| Passage shown |
::::

This idea of silencing a girl from sharing things at her home needs to be stopped. If you don’t want anybody to know it, don’t do it at all.
The shocking case of Vismaya has brought out many issues that a newly married girl faces. Amongst it all, is a key point.
The wife is often told to not get her parents involved when it comes to issues with her husband or her in-laws.
Vismaya was subjected to physical violence by the end of the first year of her marriage.
Things wouldn’t have started with beating from the beginning. It would have begun with gentle reminders about the ‘inadequacy’ of her father’s ‘gift’, to rude comments – first in private, then in front of her in-laws, to silent in-laws – watching as the show unravelled before their eyes. Vismaya feeling unsafe with the very person who was supposed to be her solace, Vismaya wondering if her decision to marry him was wrong…
Day by day so many red flags would have revealed themselves. But are we, as a society, equipped to spot these red flags? Even if we do, do these cautionary signs serve as reason enough to end a relationship before things get worse – until a physical wound finally materialises over an emotionally scarred body?

::::

| Provided data |
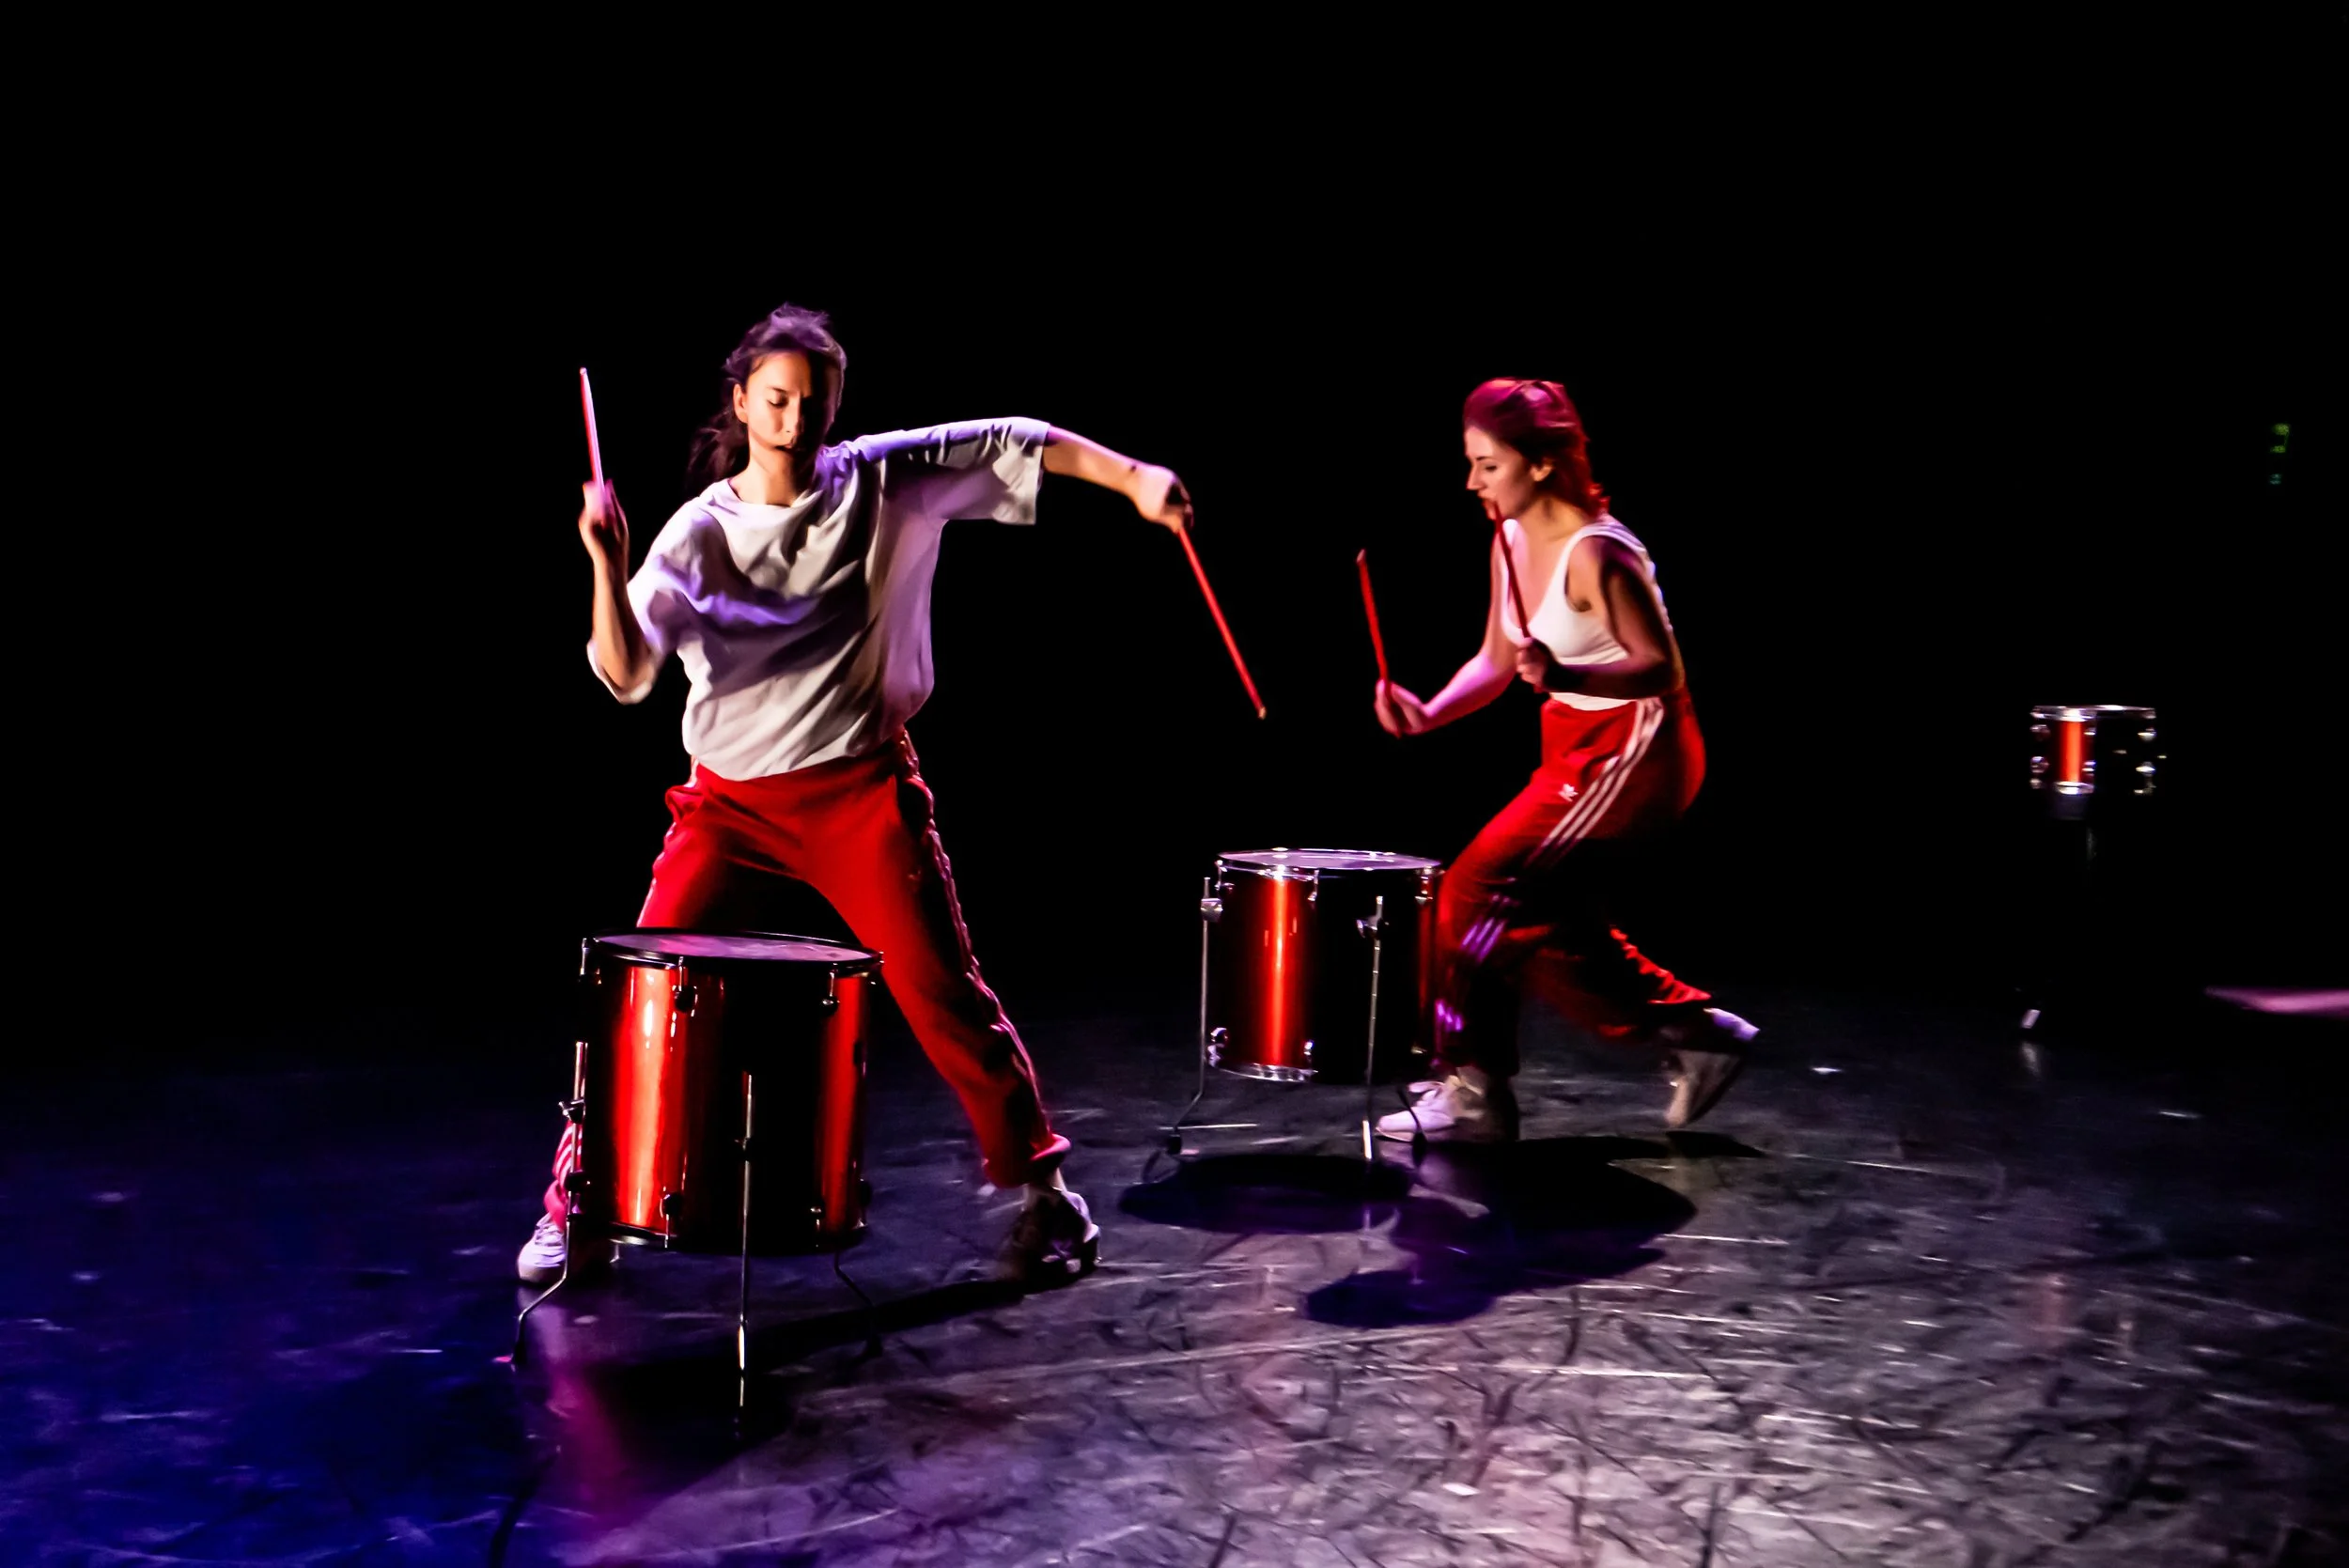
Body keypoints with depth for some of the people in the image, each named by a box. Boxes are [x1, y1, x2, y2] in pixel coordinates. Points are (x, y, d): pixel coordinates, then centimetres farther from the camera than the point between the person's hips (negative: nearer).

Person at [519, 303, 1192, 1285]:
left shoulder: (883, 481, -3)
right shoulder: (698, 534, -5)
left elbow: (1015, 445, 0)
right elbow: (625, 673, -15)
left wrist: (1134, 478, -11)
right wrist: (608, 567, -30)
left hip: (863, 791, -1)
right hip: (732, 799, 1)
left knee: (942, 993, -3)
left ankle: (1045, 1194, 11)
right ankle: (571, 1203, 11)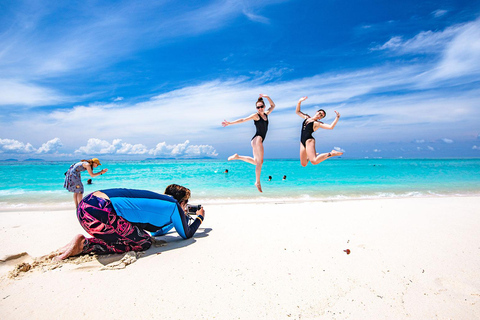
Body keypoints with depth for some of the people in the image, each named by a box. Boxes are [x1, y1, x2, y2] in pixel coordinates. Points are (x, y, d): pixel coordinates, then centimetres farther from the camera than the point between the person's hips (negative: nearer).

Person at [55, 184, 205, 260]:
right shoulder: (174, 206, 2)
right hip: (100, 211, -9)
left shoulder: (158, 200, 25)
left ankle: (84, 243, 12)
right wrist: (200, 217, 35)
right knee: (144, 243, 0)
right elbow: (186, 234, 18)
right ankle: (85, 244, -5)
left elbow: (156, 231, 40)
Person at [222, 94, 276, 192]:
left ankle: (238, 157, 24)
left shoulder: (266, 114, 17)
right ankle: (257, 182, -12)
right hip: (257, 139, -8)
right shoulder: (256, 115, -1)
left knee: (256, 162, 17)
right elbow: (243, 120, -3)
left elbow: (273, 105, 31)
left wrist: (267, 97, 19)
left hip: (259, 141, 8)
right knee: (260, 161, -17)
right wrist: (230, 123, -8)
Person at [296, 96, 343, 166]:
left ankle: (331, 153, -11)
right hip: (302, 142, 6)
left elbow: (330, 127, -13)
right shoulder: (306, 117, 18)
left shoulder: (318, 123, 0)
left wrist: (337, 118, -17)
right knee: (303, 164, 6)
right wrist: (299, 102, 17)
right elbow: (297, 111, 27)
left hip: (309, 140, -6)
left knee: (314, 161, -28)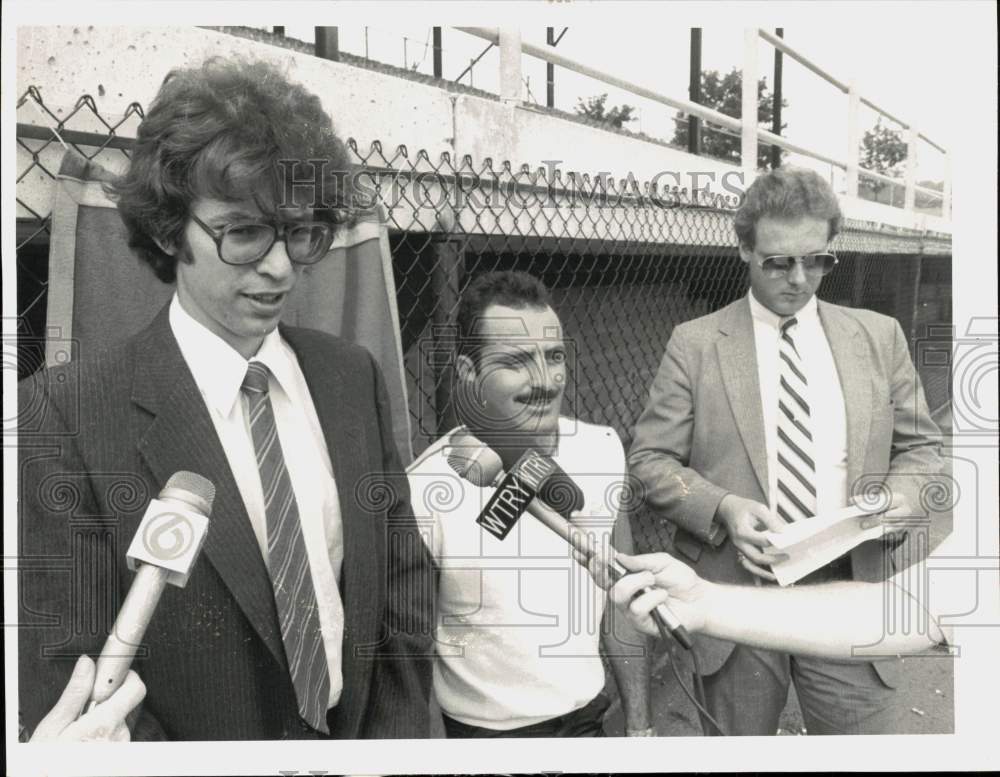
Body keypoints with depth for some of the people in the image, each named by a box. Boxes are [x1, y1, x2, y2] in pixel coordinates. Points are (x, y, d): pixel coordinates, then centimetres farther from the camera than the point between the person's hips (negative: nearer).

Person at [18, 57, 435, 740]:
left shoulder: (356, 376, -7)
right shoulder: (67, 413, -19)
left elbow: (404, 585, -3)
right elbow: (67, 676, -17)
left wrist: (395, 735, -10)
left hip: (359, 733, 4)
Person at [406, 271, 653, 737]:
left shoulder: (603, 450, -10)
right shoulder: (426, 490, -23)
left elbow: (619, 596, 1)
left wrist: (638, 722, 3)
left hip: (588, 715, 4)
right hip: (480, 728, -3)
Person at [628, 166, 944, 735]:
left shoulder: (880, 337, 7)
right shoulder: (695, 343, -1)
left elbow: (921, 447, 12)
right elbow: (650, 459, -1)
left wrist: (896, 498, -9)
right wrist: (722, 508, -17)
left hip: (848, 592, 2)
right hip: (734, 593, -1)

::::

| What to do |
a - Can you swap "girl" for "woman" and give the Vismaya passage again from "This idea of" to "a key point."?
b - Which stages does the Vismaya passage list in the sentence beginning "It would have begun with"?
You won't need the data for anything here.

| Expected outputs |
a -
This idea of silencing a woman from sharing things at her home needs to be stopped. If you don’t want anybody to know it, don’t do it at all.
The shocking case of Vismaya has brought out many issues that a newly married woman faces. Amongst it all, is a key point.

b -
- Gentle reminders about the "inadequacy" of her father's "gift"
- Rude comments, first in private, then in front of her in-laws
- Silent in-laws, watching as the show unraveled before their eyes